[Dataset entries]
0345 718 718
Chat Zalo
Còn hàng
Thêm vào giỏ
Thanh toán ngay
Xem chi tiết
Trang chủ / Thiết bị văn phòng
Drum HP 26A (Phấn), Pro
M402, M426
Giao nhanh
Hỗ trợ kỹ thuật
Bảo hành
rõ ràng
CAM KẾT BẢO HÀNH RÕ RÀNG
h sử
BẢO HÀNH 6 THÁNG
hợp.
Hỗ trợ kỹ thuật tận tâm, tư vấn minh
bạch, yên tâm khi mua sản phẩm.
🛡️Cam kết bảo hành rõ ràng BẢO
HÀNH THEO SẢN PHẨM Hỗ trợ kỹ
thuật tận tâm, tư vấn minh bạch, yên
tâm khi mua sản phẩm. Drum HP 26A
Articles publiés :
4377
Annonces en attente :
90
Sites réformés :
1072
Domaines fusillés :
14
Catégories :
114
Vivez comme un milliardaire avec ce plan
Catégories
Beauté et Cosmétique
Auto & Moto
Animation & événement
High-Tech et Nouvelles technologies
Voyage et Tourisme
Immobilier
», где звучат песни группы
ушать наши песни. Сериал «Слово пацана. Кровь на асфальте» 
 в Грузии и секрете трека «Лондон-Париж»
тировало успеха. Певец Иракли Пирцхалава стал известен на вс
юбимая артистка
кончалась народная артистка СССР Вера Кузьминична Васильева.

TASK GOAL
Return each line above precisely as written.

RESULT BELOW
0345 718 718
Chat Zalo
Còn hàng
Thêm vào giỏ
Thanh toán ngay
Xem chi tiết
Trang chủ / Thiết bị văn phòng
Drum HP 26A (Phấn), Pro
M402, M426
Giao nhanh
Hỗ trợ kỹ thuật
Bảo hành
rõ ràng
CAM KẾT BẢO HÀNH RÕ RÀNG
h sử
BẢO HÀNH 6 THÁNG
hợp.
Hỗ trợ kỹ thuật tận tâm, tư vấn minh
bạch, yên tâm khi mua sản phẩm.
🛡️Cam kết bảo hành rõ ràng BẢO
HÀNH THEO SẢN PHẨM Hỗ trợ kỹ
thuật tận tâm, tư vấn minh bạch, yên
tâm khi mua sản phẩm. Drum HP 26A
Articles publiés :
4377
Annonces en attente :
90
Sites réformés :
1072
Domaines fusillés :
14
Catégories :
114
Vivez comme un milliardaire avec ce plan
Catégories
Beauté et Cosmétique
Auto & Moto
Animation & événement
High-Tech et Nouvelles technologies
Voyage et Tourisme
Immobilier
», где звучат песни группы
ушать наши песни. Сериал «Слово пацана. Кровь на асфальте» 
 в Грузии и секрете трека «Лондон-Париж»
тировало успеха. Певец Иракли Пирцхалава стал известен на вс
юбимая артистка
кончалась народная артистка СССР Вера Кузьминична Васильева.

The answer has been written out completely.